Say how many lines in the records contain "Cooking". The reply must consist of the number alone.
○ ○ ○ ○ ○
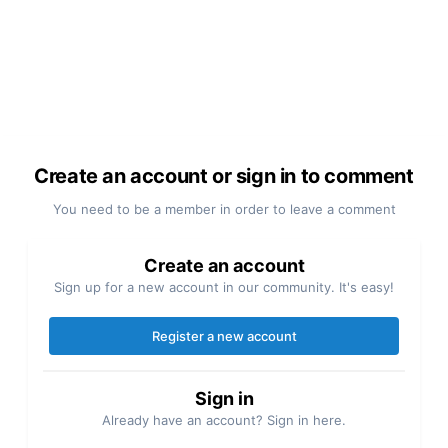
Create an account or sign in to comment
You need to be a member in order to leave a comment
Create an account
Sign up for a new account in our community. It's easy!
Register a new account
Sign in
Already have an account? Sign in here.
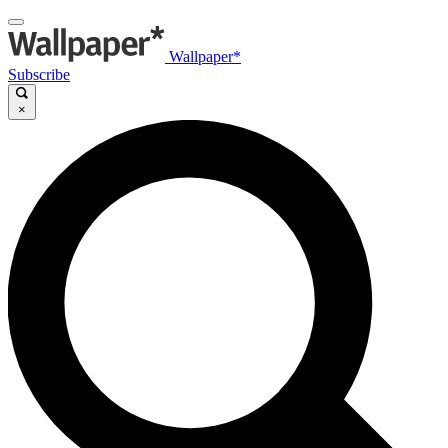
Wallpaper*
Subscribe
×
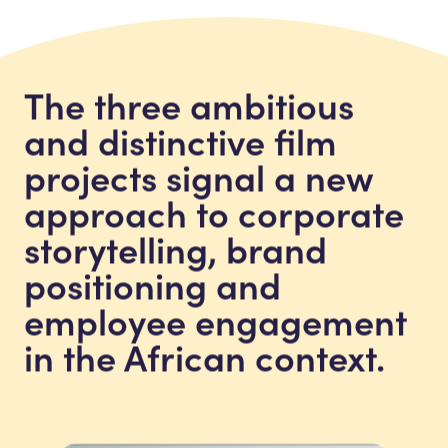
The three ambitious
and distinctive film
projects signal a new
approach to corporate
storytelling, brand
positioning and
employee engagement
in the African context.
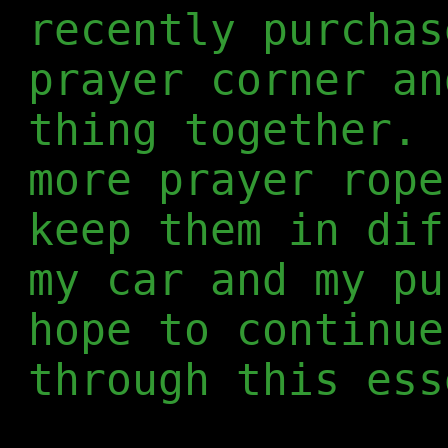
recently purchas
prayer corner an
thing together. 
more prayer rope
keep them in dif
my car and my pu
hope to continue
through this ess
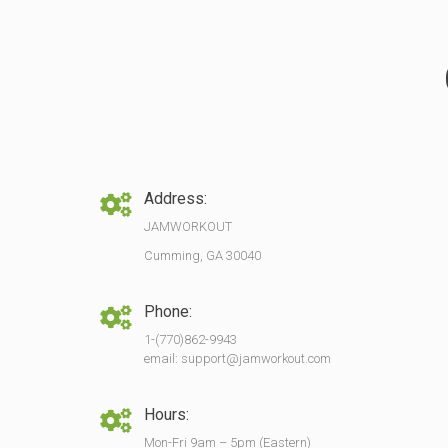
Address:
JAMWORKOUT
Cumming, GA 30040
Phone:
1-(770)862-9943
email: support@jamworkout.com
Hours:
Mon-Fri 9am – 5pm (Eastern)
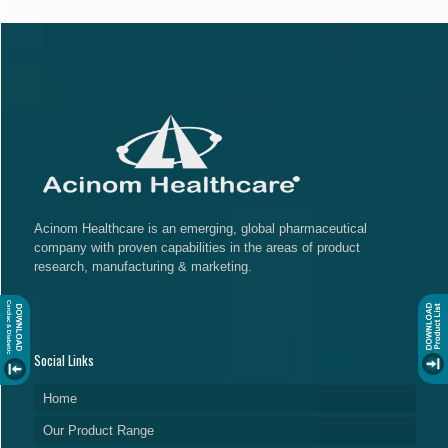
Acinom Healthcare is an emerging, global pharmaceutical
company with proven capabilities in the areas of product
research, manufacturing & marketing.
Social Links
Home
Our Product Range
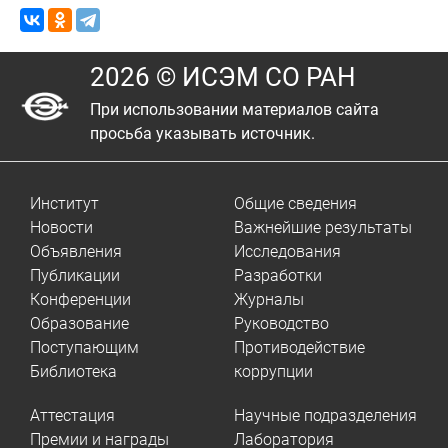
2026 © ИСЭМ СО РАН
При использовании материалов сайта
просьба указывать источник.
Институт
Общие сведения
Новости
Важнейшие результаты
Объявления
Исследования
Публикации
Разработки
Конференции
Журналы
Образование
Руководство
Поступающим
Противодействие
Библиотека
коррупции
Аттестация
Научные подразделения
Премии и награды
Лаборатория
○ ○ ○ ○ ○
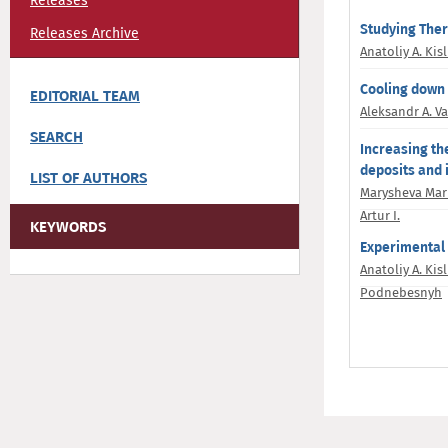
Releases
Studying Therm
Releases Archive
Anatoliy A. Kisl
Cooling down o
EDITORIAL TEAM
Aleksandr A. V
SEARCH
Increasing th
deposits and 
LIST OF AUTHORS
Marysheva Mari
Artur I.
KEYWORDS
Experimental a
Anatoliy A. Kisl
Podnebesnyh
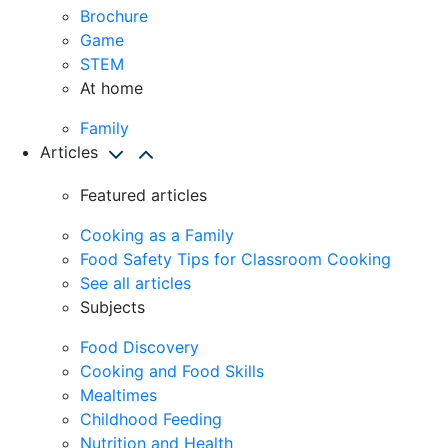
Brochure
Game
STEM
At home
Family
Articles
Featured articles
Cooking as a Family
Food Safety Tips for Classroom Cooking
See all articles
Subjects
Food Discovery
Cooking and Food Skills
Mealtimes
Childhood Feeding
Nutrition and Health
○ ○ ○ ○ ○
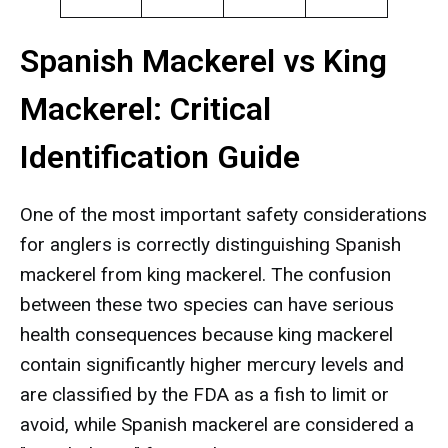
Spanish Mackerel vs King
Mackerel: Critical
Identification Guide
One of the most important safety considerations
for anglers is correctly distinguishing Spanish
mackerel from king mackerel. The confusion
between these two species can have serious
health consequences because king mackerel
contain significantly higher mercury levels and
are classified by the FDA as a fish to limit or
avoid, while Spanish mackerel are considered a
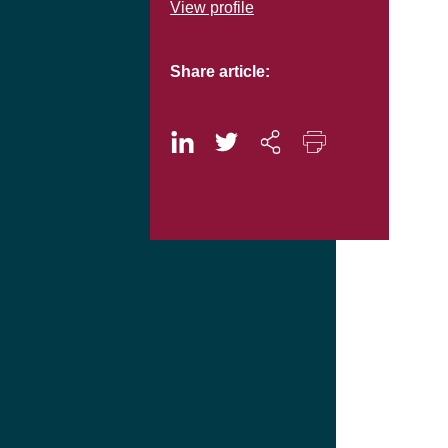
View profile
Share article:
○ ○ ○ ○ ○
- ANSWER SPACE
3